How can we make UK higher education sustainable? - timeshighereducation.com, 25.02.2016

Universities need a new funding model, say Andrei E. Ruckenstein, Mark E. Smith and Nicola C. Owen, who want academics to take the lead in tackling the problem.

When our institution, Lancaster University, was founded during the “plate-glass” expansion of the 1960s, it was part of a UK higher education system that catered to an elite 4 per cent of the eligible population. Virtually all costs, for both teaching and research, were covered by the government, and it was unquestioned that all university teaching should expose students to the latest thinking across disciplines, best expounded by active academic researchers.

Only 50 years later, 45 per cent of the eligible UK cohort attends university, while only between 25 and 30 per cent of the operating costs of higher education institutions are covered by public funds, and funding for research and tuition is not keeping up with inflation.

This state of affairs is the result of an increase in demand for undergraduate education that continued well beyond the 1960s, especially after the removal of the binary system in 1992. Such expansion implies levels of public investment that are difficult to justify given the huge national public sector deficit that has steadily grown since the 2008 financial crisis.
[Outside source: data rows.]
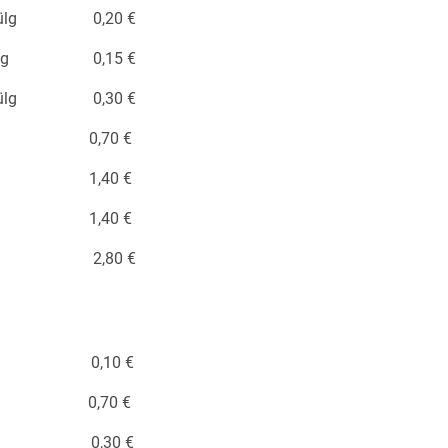
e lehekülg 0,20 €
 lehekülg 0,15 €
e lehekülg 0,30 €
lehekülg 0,70 €
 lehekülg 1,40 €
lehekülg 1,40 €
 lehekülg 2,80 €
ehekülg 0,10 €
ehekülg 0,70 €
ehekülg 0,30 €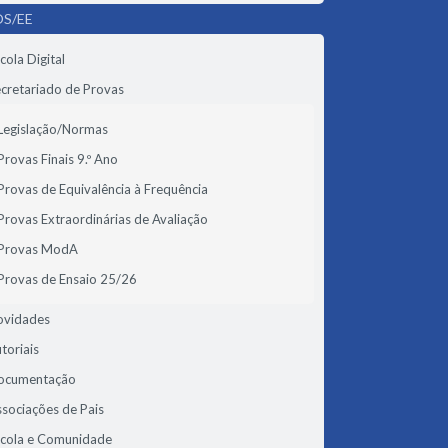
S/EE
cola Digital
cretariado de Provas
Legislação/Normas
Provas Finais 9.º Ano
Provas de Equivalência à Frequência
Provas Extraordinárias de Avaliação
Provas ModA
Provas de Ensaio 25/26
ovidades
toriais
ocumentação
sociações de Pais
scola e Comunidade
When you also factor in the government’s ideological commitment to market-driven mechanisms, it is not surprising that austerity measures were followed by a large increase in student fees and the removal of student number caps; these transfer much more of the burden of managing increasingly constrained and uncertain budgets from the government on to universities and their students.

We certainly do not argue for a return to an elitist system; Lancaster’s widening participation record should leave no doubt as to our commitment to making higher education open to all those who can take advantage of it. However, we do believe that it is time for an honest and open debate about how meeting the increased demand for knowledge and skills can be squared with a sustainable funding model. Many of the issues are relevant to the global higher education landscape, and there are important international perspectives to a broader discussion of the UK context (in particular, reflections from the US have helped to form our thinking). But in what follows we focus on the domestic challenges, which we believe are particularly urgent at this point in time.

Most conversations about the massification and marketisation of UK higher education focus on the increasing reliance of universities’ budgets on tuition fees and concerns around the cost to the public purse of the projected growth of loan defaults (to which the government responded in November’s Spending Review by somewhat controversially freezing the repayment threshold). Moreover, the new perception of students as paying customers is heightening public scrutiny of the return on the investment that society is making in higher education. In particular, concerns about graduate employability in some specialised sectors raise questions about the relevance of what our students learn to prepare them for the rapidly changing workplace.

But the deeper problem that challenges research universities is that the expansion of higher education has come hand in hand with a commensurate increase in research activity that, in the context of our current system, is not financially sustainable. This critical fact is generally not appreciated outside academic circles, and is sometimes misunderstood even within them. According to the Higher Education Funding Council for England’s latest Financial Health of the Higher Education Sector report, the plain fact is this: in 2013‑14, there was an £883 million gap between the costs that English universities incurred – much of it research costs – and the amount that they were able to recover. The underlying trends identified in the report suggest that this deficit is likely only to widen over the next few years.

In an age in which the competition for top researchers is increasing and regulatory and reporting burdens are growing, the full costs of research can be met only by recruiting more full-fee-paying students. This major source of tension between research and teaching in research universities raises concerns about the long-term sustainability of the system. While a contribution from tuition fees to the research mission is entirely justifiable in a research-led teaching environment, there is increasing pressure in the opposite direction: to spend tuition fees on only the most directly targeted services and facilities for teaching.